Gosson and Other Puritans.
There was at this very time, living and preaching, in the great city, a certain Stephen Gosson[8]—well-known, doubtless, to Ben Jonson and his fellows—who had received a university education, who had written delicate pastorals and other verse, which—with many people—ranked him with Spenser and Sidney; who had written plays too, but who, somehow conscience-smitten, and having gone over from all dalliance with the muses to extremest Puritanism, did thereafter so inveigh against “Poets, Players, Jesters, and such like Caterpillars of the Commonwealth”—as he called them—as made him rank, for fierce invective, with that Stubbes whose onslaught upon the wickedness of the day I cited. He had called his discourse, “pleasant for Gentlemen that favor Learning, and profitable for all that will follow Vertue.” He represented the Puritan feeling—which was growing in force—in respect to poetry and the drama; and, I have no doubt, regarded Mr. William Shakespeare as one of the best loved and trusted emissaries of Satan.
But between the rigid sectarians and those of easy-going faith who were wont to meet at the Mermaid Tavern, there was a third range of thinking and of thinkers;—not believing all poetry and poets Satanic, and yet not neglectful of the offices of Christianity. The King himself would have ranked with these; and so also would the dignitaries of that English Church of which he counted himself, in some sense, the head. It was in the first year of his reign, 1603—he having passed a good part of the summer in hunting up and down through the near counties—partly from his old love of such things, partly to be out of reach of the plague which ravaged London that year (carrying off over thirty thousand people); it was, I say, in that first year that, at the instance of some good Anglicans, he issued a proclamation—“Touching a meeting for the hearing and for the determining things pretended to be amiss in the Church.”

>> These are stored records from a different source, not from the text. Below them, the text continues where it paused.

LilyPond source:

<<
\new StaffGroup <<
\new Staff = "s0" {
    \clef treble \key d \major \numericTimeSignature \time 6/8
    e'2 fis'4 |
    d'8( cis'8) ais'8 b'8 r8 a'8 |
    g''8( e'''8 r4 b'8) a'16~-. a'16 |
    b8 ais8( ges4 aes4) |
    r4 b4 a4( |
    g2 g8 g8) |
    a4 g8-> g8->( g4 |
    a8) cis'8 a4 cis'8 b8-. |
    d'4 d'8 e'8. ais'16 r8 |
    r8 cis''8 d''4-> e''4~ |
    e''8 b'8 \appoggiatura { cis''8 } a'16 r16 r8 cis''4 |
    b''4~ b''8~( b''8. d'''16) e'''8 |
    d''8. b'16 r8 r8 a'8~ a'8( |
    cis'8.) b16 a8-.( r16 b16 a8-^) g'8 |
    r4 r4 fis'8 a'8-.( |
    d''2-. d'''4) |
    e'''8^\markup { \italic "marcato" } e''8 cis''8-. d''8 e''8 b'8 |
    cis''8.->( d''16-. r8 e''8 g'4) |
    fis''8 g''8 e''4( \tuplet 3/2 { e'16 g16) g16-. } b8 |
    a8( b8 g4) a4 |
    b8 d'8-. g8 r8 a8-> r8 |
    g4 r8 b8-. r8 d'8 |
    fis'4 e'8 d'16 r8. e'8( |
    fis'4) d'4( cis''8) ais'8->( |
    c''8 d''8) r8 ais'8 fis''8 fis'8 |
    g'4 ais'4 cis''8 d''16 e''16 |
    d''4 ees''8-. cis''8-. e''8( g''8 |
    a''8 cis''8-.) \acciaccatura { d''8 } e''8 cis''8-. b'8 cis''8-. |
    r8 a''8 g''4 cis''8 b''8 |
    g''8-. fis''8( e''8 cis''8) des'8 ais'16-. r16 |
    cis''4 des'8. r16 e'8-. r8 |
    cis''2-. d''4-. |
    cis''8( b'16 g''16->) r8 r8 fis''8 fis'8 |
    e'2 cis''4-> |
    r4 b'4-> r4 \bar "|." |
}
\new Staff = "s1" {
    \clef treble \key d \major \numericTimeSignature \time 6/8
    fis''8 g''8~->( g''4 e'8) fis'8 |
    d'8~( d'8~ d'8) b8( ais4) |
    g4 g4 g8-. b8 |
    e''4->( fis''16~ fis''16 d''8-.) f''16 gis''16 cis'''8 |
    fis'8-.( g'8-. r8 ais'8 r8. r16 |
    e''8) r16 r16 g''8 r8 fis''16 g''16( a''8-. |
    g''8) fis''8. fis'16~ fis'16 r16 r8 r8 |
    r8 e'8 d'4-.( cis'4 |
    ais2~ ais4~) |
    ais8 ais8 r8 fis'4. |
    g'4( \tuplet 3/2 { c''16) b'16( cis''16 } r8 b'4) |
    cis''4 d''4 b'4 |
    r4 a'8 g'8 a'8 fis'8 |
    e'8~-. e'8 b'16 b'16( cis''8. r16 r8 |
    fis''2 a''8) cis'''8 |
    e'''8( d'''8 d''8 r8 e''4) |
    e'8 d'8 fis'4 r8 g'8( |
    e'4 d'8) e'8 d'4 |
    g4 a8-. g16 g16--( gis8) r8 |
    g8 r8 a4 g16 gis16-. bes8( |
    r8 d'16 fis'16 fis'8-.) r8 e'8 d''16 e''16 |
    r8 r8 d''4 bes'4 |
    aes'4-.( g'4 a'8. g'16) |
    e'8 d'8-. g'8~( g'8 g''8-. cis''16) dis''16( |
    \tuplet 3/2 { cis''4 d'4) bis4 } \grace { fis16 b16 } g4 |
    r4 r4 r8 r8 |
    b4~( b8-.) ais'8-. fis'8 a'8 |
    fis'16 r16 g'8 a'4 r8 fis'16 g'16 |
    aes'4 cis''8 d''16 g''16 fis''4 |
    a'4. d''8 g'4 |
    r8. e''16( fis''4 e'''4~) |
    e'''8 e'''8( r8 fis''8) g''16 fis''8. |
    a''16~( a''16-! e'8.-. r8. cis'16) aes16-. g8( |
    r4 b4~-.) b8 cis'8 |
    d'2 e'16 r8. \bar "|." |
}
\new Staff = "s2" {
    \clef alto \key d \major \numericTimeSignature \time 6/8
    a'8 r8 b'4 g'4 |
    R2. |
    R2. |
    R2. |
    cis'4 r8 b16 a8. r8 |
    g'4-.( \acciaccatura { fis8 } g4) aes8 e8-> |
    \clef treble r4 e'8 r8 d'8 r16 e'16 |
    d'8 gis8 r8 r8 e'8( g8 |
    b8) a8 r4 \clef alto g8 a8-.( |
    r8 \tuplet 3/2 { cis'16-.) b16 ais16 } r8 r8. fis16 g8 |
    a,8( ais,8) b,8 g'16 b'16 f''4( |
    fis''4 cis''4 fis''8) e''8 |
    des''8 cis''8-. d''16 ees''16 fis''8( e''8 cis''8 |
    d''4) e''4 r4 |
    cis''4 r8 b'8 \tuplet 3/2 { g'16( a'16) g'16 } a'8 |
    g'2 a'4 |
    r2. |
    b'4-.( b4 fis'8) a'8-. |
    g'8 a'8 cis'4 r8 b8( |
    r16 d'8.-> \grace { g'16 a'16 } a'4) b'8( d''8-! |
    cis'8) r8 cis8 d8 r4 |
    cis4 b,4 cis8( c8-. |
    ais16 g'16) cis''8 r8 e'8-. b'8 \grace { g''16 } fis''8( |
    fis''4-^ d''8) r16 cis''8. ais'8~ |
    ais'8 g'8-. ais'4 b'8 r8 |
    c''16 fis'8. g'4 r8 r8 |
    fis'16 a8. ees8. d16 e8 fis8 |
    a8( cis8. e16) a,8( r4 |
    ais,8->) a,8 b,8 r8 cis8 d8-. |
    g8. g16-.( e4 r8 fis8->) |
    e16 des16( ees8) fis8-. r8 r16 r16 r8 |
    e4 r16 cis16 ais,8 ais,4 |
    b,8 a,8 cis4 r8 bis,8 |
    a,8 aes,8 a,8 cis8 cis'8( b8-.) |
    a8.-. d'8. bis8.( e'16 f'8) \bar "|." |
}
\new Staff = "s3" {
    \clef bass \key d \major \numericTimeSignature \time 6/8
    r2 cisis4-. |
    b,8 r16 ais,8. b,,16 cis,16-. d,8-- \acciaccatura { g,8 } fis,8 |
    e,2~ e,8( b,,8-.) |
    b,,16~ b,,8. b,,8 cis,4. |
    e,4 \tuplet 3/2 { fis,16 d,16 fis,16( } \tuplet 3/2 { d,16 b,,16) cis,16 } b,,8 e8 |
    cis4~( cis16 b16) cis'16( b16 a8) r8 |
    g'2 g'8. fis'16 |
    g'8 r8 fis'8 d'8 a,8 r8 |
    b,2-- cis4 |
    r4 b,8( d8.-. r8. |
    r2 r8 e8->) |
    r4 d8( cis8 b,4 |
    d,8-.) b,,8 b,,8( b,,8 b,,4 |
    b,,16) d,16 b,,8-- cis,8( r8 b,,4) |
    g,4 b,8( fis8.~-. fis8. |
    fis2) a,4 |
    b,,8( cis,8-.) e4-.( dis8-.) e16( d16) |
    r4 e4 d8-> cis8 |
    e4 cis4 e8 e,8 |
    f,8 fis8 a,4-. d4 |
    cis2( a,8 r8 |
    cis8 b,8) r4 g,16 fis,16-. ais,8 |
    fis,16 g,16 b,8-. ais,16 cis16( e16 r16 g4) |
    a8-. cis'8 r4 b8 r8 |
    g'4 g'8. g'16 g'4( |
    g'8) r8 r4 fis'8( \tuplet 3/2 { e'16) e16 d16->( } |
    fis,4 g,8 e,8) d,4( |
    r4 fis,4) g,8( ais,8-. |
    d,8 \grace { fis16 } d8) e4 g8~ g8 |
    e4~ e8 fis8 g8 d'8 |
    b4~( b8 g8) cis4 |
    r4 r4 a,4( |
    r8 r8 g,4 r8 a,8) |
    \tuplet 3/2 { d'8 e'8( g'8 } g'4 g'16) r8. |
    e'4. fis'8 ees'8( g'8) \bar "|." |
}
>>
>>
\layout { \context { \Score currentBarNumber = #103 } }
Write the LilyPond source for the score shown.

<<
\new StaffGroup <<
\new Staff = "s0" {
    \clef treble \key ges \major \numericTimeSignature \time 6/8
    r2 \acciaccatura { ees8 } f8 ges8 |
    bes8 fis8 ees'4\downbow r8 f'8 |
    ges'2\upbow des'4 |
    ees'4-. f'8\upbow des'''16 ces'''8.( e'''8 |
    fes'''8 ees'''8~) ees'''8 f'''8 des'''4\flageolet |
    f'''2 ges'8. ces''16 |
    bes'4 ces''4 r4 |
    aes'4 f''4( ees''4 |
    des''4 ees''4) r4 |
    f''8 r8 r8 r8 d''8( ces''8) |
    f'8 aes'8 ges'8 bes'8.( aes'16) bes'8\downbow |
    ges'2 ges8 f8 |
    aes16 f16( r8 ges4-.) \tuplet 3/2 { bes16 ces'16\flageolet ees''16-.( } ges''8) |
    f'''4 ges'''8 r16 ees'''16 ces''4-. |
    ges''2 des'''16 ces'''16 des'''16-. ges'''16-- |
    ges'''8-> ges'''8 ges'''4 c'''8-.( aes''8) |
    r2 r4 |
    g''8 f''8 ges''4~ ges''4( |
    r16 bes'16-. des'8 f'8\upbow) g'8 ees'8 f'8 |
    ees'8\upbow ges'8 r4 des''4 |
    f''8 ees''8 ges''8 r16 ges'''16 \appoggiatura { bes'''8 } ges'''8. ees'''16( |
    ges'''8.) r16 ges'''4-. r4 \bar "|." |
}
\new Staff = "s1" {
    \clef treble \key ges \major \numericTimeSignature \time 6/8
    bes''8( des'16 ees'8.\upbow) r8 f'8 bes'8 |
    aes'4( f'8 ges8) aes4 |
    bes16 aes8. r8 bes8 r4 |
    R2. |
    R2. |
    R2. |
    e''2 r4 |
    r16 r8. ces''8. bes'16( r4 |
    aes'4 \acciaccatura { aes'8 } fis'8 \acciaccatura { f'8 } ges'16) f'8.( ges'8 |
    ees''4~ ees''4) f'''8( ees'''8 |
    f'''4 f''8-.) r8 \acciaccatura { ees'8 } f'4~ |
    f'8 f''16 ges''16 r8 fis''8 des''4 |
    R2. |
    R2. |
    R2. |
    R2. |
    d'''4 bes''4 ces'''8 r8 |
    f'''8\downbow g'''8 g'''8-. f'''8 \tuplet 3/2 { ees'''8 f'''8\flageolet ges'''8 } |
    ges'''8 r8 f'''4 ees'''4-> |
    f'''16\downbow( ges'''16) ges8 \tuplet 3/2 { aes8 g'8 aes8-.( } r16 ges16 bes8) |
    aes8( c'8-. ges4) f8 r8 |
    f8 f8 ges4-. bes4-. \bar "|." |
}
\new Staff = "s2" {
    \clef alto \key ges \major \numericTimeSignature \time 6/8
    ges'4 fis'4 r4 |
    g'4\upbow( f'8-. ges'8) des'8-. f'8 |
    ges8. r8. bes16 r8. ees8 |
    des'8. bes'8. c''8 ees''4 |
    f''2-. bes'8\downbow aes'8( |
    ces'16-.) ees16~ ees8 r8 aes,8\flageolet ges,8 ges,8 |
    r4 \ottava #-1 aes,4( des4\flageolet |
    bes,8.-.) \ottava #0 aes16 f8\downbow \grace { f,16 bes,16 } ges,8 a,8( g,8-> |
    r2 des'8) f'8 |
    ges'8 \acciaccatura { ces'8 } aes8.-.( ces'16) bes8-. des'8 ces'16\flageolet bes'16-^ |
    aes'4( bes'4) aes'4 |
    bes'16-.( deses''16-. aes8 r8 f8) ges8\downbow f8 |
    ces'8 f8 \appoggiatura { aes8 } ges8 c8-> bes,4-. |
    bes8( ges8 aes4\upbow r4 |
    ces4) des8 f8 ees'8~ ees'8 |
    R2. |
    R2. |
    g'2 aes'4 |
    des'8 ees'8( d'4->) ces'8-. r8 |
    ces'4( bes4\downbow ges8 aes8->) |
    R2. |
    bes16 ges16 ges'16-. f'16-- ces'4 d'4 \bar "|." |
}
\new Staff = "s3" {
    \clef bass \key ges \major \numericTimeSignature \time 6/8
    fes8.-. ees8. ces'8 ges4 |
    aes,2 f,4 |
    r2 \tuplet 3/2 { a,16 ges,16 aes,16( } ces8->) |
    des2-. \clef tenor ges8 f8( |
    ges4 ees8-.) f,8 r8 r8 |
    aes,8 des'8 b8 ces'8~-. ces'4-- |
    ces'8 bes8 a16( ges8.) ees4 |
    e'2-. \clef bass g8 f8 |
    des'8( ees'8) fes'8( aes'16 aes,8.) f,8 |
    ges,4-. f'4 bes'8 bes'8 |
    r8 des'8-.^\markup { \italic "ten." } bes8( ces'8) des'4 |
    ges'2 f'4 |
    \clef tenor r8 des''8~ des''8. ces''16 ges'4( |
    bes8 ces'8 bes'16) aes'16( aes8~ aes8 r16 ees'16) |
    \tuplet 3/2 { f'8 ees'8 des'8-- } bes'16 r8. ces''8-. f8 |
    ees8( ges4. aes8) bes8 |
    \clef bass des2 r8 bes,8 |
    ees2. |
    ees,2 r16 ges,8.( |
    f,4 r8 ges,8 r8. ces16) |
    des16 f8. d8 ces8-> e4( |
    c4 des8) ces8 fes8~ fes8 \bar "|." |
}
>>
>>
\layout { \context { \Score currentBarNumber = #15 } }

Out of this grew a conference at Hampton Court, in January, 1604. Twenty-five were called to that gathering, of whom nine were Bishops. On no one day were they all present; nor did there seem promise of any great outcome from this assemblage, till one Rainolds, a famous Greek scholar of Oxford, “moved his Majesty that there might be a new translation of the Bible, because previous ones were not answerable altogether to the truth of the Original.”